- WHAT THIS TASK INVOLVES -
Duplicate the passage of the news report on the European cyber attacks from "Ukrainian Deputy Prime" to "to the web.".

- EXCERPT TO READ -
——————————

Updated
Hackers have caused widespread disruption across Europe with a series of major cyber attacks that hit Ukraine especially hard.
Company and government officials began reporting serious intrusions at the Ukrainian power grid, banks, airports, and government offices on Tuesday afternoon (local time).
Shortly after, Russia's Rosneft oil company reported falling victim to hacking, as did Danish shipping giant AP Moller-Maersk.
"We are talking about a cyber attack," said Anders Rosendahl, a spokesman for the Copenhagen-based group.
"It has affected all branches of our business, at home and abroad."
British, Spanish, and Dutch companies and organisations have also since reported being hit by cyber attacks.
Ukrainian Deputy Prime Minister Pavlo Rozenko posted a picture of a darkened computer screen on Twitter, saying that the computer system at the Government's headquarters had been shut down.
There is still very little information about who might be behind the disruptions, but technology experts who examined screenshots circulating on social media said it bears the hallmarks of ransomware, the name given to programs that hold data hostage by scrambling it until a payment is made.
The world is still recovering from a previous outbreak of ransomware, called WannaCry or WannaCrypt, which spread rapidly using digital break-in tools originally created by the US National Security Agency and recently leaked to the web.

——————————

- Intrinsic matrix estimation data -

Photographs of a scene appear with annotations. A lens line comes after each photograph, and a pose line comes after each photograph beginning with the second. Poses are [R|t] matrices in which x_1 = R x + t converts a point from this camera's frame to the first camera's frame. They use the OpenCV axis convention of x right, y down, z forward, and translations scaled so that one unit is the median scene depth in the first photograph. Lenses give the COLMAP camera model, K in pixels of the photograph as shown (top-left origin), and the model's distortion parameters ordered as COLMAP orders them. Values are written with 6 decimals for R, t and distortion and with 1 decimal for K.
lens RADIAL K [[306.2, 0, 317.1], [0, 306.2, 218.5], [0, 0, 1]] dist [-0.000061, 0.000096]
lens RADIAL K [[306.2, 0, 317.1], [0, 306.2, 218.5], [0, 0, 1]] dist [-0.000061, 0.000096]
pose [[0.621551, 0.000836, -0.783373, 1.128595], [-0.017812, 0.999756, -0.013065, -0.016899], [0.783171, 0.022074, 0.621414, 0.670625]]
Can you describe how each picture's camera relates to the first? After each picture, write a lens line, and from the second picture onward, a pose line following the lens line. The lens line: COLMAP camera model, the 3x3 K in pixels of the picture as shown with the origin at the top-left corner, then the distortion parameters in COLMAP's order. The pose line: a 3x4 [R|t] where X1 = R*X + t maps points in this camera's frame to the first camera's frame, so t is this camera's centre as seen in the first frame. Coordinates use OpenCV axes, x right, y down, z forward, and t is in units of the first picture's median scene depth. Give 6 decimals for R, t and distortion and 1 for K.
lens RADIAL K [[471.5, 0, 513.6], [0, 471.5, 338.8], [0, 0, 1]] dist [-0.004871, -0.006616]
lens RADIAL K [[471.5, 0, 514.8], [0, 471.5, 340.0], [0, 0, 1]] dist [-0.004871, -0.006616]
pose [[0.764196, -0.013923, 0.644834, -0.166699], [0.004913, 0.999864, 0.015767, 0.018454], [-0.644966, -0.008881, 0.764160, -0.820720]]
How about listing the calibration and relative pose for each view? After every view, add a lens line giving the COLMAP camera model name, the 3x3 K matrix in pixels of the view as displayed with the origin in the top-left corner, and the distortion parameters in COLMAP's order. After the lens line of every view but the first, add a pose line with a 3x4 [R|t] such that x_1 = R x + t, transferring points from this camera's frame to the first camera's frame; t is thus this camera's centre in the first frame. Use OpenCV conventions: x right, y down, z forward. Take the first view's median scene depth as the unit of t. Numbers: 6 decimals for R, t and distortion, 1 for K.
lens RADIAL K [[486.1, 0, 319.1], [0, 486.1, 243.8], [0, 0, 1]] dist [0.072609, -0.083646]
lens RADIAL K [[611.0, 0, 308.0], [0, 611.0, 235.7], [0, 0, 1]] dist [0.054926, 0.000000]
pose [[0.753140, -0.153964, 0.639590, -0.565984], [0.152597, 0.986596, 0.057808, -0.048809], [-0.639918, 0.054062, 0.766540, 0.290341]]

——————————

- ANSWER BOX -
Ukrainian Deputy Prime Minister Pavlo Rozenko posted a picture of a darkened computer screen on Twitter, saying that the computer system at the Government's headquarters had been shut down.
There is still very little information about who might be behind the disruptions, but technology experts who examined screenshots circulating on social media said it bears the hallmarks of ransomware, the name given to programs that hold data hostage by scrambling it until a payment is made.
The world is still recovering from a previous outbreak of ransomware, called WannaCry or WannaCrypt, which spread rapidly using digital break-in tools originally created by the US National Security Agency and recently leaked to the web.